YOUR TASK
Once you have read the listing, output it exactly and completely.

INFORMATION
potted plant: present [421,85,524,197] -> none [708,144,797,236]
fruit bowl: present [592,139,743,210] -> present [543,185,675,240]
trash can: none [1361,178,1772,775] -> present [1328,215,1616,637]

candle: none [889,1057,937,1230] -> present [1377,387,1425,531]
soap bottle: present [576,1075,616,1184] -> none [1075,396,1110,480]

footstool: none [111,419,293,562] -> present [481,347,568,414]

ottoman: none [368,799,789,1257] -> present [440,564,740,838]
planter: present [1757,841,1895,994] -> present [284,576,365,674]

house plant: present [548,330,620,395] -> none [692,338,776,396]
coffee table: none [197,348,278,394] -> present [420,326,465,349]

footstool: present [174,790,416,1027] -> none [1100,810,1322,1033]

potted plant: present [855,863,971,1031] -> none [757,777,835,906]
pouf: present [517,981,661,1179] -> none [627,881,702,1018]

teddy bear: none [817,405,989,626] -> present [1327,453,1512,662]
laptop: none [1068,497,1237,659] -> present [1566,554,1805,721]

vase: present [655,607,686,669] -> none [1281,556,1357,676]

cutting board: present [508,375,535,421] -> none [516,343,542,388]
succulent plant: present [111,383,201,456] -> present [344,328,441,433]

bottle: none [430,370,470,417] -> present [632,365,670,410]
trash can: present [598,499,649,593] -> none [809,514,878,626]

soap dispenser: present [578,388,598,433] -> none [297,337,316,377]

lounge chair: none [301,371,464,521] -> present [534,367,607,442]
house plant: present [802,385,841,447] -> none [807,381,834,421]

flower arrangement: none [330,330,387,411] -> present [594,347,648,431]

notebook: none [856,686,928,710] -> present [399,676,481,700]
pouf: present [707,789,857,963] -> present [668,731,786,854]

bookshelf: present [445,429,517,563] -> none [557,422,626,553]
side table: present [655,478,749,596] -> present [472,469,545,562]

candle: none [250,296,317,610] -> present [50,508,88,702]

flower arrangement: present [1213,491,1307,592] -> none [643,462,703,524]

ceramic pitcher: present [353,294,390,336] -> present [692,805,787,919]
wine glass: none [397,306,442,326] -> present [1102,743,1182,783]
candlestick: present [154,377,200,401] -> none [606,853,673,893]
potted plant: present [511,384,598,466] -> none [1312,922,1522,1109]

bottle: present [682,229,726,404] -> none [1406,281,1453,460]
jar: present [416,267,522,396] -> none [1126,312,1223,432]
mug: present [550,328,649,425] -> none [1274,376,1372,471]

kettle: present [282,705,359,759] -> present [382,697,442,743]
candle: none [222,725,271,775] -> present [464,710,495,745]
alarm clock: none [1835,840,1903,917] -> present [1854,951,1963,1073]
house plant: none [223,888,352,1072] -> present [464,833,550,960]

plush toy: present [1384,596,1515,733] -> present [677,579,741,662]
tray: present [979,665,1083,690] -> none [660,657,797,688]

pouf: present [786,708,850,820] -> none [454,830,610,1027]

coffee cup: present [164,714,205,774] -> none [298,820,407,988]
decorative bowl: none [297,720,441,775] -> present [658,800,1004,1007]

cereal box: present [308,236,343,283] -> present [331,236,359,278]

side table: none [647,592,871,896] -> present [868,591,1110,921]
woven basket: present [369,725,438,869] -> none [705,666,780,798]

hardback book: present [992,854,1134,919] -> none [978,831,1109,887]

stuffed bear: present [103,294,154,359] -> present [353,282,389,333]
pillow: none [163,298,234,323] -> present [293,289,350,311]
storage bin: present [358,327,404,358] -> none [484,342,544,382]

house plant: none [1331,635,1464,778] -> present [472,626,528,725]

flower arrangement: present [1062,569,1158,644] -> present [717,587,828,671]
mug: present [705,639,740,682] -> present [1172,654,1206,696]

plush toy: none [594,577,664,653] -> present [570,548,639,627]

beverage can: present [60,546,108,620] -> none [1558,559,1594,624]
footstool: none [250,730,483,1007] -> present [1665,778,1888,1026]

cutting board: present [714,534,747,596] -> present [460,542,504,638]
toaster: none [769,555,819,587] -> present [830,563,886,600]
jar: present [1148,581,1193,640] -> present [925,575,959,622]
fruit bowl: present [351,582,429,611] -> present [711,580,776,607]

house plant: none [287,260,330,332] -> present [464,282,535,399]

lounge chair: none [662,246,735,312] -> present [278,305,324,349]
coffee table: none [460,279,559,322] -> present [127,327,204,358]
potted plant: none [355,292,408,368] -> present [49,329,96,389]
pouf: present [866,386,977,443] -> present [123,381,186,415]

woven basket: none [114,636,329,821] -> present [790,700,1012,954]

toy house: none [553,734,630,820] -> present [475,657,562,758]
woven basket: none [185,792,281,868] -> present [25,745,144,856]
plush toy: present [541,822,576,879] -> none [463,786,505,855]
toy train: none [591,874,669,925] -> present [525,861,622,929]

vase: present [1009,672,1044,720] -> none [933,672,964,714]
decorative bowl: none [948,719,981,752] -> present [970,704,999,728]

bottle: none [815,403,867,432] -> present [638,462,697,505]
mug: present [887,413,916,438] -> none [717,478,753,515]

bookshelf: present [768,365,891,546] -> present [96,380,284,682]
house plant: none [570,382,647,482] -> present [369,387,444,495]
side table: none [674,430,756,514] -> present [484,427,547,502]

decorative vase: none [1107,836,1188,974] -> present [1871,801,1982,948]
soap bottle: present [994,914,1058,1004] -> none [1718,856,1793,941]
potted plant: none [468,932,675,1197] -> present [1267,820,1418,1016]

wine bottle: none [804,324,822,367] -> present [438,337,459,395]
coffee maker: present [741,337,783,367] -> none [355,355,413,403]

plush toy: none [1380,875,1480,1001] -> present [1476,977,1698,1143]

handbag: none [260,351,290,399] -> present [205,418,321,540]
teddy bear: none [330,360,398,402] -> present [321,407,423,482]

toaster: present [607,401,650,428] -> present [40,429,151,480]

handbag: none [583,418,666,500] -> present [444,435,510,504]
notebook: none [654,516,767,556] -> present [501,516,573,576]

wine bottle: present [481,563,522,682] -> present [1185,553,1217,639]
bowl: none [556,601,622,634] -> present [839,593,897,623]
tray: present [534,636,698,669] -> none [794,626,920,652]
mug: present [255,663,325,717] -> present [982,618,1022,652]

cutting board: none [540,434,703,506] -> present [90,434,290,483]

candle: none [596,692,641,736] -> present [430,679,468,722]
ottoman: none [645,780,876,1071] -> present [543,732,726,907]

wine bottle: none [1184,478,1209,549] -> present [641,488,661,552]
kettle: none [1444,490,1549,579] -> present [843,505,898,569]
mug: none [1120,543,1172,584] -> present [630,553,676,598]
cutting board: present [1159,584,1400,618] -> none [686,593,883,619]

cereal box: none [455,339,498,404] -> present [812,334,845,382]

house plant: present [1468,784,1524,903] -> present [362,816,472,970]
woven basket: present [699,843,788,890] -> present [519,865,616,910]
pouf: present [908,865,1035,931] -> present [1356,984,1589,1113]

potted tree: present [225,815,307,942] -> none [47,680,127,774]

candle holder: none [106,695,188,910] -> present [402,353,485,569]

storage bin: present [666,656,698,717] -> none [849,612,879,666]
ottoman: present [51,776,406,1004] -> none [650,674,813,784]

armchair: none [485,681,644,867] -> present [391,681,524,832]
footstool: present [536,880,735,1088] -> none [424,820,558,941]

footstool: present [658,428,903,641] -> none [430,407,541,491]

TASK RESULT
potted plant: present [421,85,524,197] -> none [708,144,797,236]
fruit bowl: present [592,139,743,210] -> present [543,185,675,240]
trash can: none [1361,178,1772,775] -> present [1328,215,1616,637]

candle: none [889,1057,937,1230] -> present [1377,387,1425,531]
soap bottle: present [576,1075,616,1184] -> none [1075,396,1110,480]

footstool: none [111,419,293,562] -> present [481,347,568,414]

ottoman: none [368,799,789,1257] -> present [440,564,740,838]
planter: present [1757,841,1895,994] -> present [284,576,365,674]

house plant: present [548,330,620,395] -> none [692,338,776,396]
coffee table: none [197,348,278,394] -> present [420,326,465,349]

footstool: present [174,790,416,1027] -> none [1100,810,1322,1033]

potted plant: present [855,863,971,1031] -> none [757,777,835,906]
pouf: present [517,981,661,1179] -> none [627,881,702,1018]

teddy bear: none [817,405,989,626] -> present [1327,453,1512,662]
laptop: none [1068,497,1237,659] -> present [1566,554,1805,721]

vase: present [655,607,686,669] -> none [1281,556,1357,676]

cutting board: present [508,375,535,421] -> none [516,343,542,388]
succulent plant: present [111,383,201,456] -> present [344,328,441,433]

bottle: none [430,370,470,417] -> present [632,365,670,410]
trash can: present [598,499,649,593] -> none [809,514,878,626]

soap dispenser: present [578,388,598,433] -> none [297,337,316,377]

lounge chair: none [301,371,464,521] -> present [534,367,607,442]
house plant: present [802,385,841,447] -> none [807,381,834,421]

flower arrangement: none [330,330,387,411] -> present [594,347,648,431]

notebook: none [856,686,928,710] -> present [399,676,481,700]
pouf: present [707,789,857,963] -> present [668,731,786,854]

bookshelf: present [445,429,517,563] -> none [557,422,626,553]
side table: present [655,478,749,596] -> present [472,469,545,562]

candle: none [250,296,317,610] -> present [50,508,88,702]

flower arrangement: present [1213,491,1307,592] -> none [643,462,703,524]

ceramic pitcher: present [353,294,390,336] -> present [692,805,787,919]
wine glass: none [397,306,442,326] -> present [1102,743,1182,783]
candlestick: present [154,377,200,401] -> none [606,853,673,893]
potted plant: present [511,384,598,466] -> none [1312,922,1522,1109]

bottle: present [682,229,726,404] -> none [1406,281,1453,460]
jar: present [416,267,522,396] -> none [1126,312,1223,432]
mug: present [550,328,649,425] -> none [1274,376,1372,471]

kettle: present [282,705,359,759] -> present [382,697,442,743]
candle: none [222,725,271,775] -> present [464,710,495,745]
alarm clock: none [1835,840,1903,917] -> present [1854,951,1963,1073]
house plant: none [223,888,352,1072] -> present [464,833,550,960]

plush toy: present [1384,596,1515,733] -> present [677,579,741,662]
tray: present [979,665,1083,690] -> none [660,657,797,688]

pouf: present [786,708,850,820] -> none [454,830,610,1027]

coffee cup: present [164,714,205,774] -> none [298,820,407,988]
decorative bowl: none [297,720,441,775] -> present [658,800,1004,1007]

cereal box: present [308,236,343,283] -> present [331,236,359,278]

side table: none [647,592,871,896] -> present [868,591,1110,921]
woven basket: present [369,725,438,869] -> none [705,666,780,798]

hardback book: present [992,854,1134,919] -> none [978,831,1109,887]

stuffed bear: present [103,294,154,359] -> present [353,282,389,333]
pillow: none [163,298,234,323] -> present [293,289,350,311]
storage bin: present [358,327,404,358] -> none [484,342,544,382]

house plant: none [1331,635,1464,778] -> present [472,626,528,725]

flower arrangement: present [1062,569,1158,644] -> present [717,587,828,671]
mug: present [705,639,740,682] -> present [1172,654,1206,696]

plush toy: none [594,577,664,653] -> present [570,548,639,627]

beverage can: present [60,546,108,620] -> none [1558,559,1594,624]
footstool: none [250,730,483,1007] -> present [1665,778,1888,1026]

cutting board: present [714,534,747,596] -> present [460,542,504,638]
toaster: none [769,555,819,587] -> present [830,563,886,600]
jar: present [1148,581,1193,640] -> present [925,575,959,622]
fruit bowl: present [351,582,429,611] -> present [711,580,776,607]

house plant: none [287,260,330,332] -> present [464,282,535,399]

lounge chair: none [662,246,735,312] -> present [278,305,324,349]
coffee table: none [460,279,559,322] -> present [127,327,204,358]
potted plant: none [355,292,408,368] -> present [49,329,96,389]
pouf: present [866,386,977,443] -> present [123,381,186,415]

woven basket: none [114,636,329,821] -> present [790,700,1012,954]

toy house: none [553,734,630,820] -> present [475,657,562,758]
woven basket: none [185,792,281,868] -> present [25,745,144,856]
plush toy: present [541,822,576,879] -> none [463,786,505,855]
toy train: none [591,874,669,925] -> present [525,861,622,929]

vase: present [1009,672,1044,720] -> none [933,672,964,714]
decorative bowl: none [948,719,981,752] -> present [970,704,999,728]

bottle: none [815,403,867,432] -> present [638,462,697,505]
mug: present [887,413,916,438] -> none [717,478,753,515]

bookshelf: present [768,365,891,546] -> present [96,380,284,682]
house plant: none [570,382,647,482] -> present [369,387,444,495]
side table: none [674,430,756,514] -> present [484,427,547,502]

decorative vase: none [1107,836,1188,974] -> present [1871,801,1982,948]
soap bottle: present [994,914,1058,1004] -> none [1718,856,1793,941]
potted plant: none [468,932,675,1197] -> present [1267,820,1418,1016]

wine bottle: none [804,324,822,367] -> present [438,337,459,395]
coffee maker: present [741,337,783,367] -> none [355,355,413,403]

plush toy: none [1380,875,1480,1001] -> present [1476,977,1698,1143]

handbag: none [260,351,290,399] -> present [205,418,321,540]
teddy bear: none [330,360,398,402] -> present [321,407,423,482]

toaster: present [607,401,650,428] -> present [40,429,151,480]

handbag: none [583,418,666,500] -> present [444,435,510,504]
notebook: none [654,516,767,556] -> present [501,516,573,576]

wine bottle: present [481,563,522,682] -> present [1185,553,1217,639]
bowl: none [556,601,622,634] -> present [839,593,897,623]
tray: present [534,636,698,669] -> none [794,626,920,652]
mug: present [255,663,325,717] -> present [982,618,1022,652]

cutting board: none [540,434,703,506] -> present [90,434,290,483]

candle: none [596,692,641,736] -> present [430,679,468,722]
ottoman: none [645,780,876,1071] -> present [543,732,726,907]

wine bottle: none [1184,478,1209,549] -> present [641,488,661,552]
kettle: none [1444,490,1549,579] -> present [843,505,898,569]
mug: none [1120,543,1172,584] -> present [630,553,676,598]
cutting board: present [1159,584,1400,618] -> none [686,593,883,619]

cereal box: none [455,339,498,404] -> present [812,334,845,382]

house plant: present [1468,784,1524,903] -> present [362,816,472,970]
woven basket: present [699,843,788,890] -> present [519,865,616,910]
pouf: present [908,865,1035,931] -> present [1356,984,1589,1113]

potted tree: present [225,815,307,942] -> none [47,680,127,774]

candle holder: none [106,695,188,910] -> present [402,353,485,569]

storage bin: present [666,656,698,717] -> none [849,612,879,666]
ottoman: present [51,776,406,1004] -> none [650,674,813,784]

armchair: none [485,681,644,867] -> present [391,681,524,832]
footstool: present [536,880,735,1088] -> none [424,820,558,941]

footstool: present [658,428,903,641] -> none [430,407,541,491]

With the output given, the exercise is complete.